■ **What this task involves**: Nothing but a number is wanted: the count of lines in the records below that include "completeness".

Records to use Block Start

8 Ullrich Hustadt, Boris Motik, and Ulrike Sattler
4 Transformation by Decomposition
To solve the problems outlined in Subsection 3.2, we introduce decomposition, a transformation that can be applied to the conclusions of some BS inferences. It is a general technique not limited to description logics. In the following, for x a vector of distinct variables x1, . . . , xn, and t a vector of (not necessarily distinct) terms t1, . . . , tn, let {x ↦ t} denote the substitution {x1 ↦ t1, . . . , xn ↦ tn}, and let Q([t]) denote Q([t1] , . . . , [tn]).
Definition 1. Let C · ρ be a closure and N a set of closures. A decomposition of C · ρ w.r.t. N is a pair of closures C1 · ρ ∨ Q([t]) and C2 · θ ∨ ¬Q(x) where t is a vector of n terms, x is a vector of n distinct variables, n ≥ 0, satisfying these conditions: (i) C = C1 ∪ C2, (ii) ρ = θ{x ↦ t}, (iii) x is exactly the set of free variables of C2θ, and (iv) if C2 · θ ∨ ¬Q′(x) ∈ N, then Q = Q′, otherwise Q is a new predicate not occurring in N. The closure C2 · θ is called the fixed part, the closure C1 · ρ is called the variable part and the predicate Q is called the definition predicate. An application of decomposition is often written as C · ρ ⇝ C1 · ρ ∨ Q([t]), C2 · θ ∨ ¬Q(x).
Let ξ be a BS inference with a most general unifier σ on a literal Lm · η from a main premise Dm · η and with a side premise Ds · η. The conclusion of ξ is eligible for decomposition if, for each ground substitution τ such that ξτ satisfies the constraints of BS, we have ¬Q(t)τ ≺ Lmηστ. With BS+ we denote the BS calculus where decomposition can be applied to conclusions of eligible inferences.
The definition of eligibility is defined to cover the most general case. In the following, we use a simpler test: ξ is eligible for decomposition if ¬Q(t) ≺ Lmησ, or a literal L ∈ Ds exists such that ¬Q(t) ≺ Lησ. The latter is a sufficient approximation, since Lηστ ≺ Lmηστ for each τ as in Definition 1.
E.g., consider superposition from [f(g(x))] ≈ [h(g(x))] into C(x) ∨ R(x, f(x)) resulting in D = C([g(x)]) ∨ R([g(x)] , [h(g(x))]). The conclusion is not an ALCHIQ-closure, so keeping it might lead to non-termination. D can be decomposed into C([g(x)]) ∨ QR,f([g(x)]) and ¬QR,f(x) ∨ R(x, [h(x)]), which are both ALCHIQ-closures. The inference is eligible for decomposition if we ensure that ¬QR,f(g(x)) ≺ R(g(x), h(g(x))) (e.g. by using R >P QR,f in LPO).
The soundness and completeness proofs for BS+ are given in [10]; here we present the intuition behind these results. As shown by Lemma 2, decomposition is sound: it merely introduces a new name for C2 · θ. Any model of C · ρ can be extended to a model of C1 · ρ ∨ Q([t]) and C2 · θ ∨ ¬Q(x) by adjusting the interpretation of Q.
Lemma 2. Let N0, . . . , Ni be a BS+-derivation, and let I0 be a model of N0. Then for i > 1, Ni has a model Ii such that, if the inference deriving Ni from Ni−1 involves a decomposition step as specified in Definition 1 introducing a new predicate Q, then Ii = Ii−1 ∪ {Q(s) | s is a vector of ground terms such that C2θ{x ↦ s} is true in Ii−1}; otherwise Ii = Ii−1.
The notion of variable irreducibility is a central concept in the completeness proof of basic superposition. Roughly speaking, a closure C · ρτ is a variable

Records to use Block End
Records to use Block Start

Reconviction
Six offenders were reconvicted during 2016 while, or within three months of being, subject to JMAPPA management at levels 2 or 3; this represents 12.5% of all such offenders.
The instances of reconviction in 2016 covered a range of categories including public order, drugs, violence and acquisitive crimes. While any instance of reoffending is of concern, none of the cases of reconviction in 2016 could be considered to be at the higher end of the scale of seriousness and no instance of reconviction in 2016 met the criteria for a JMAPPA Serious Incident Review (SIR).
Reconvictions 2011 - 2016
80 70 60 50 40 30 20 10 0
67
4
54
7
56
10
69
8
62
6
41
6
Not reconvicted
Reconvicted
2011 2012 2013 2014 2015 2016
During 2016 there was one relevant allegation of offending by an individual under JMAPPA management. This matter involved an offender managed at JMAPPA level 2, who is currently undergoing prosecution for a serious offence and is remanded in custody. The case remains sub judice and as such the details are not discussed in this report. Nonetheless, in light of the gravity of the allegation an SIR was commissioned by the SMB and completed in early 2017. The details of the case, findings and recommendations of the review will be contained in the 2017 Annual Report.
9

Records to use Block End

■ **Answer area**: 2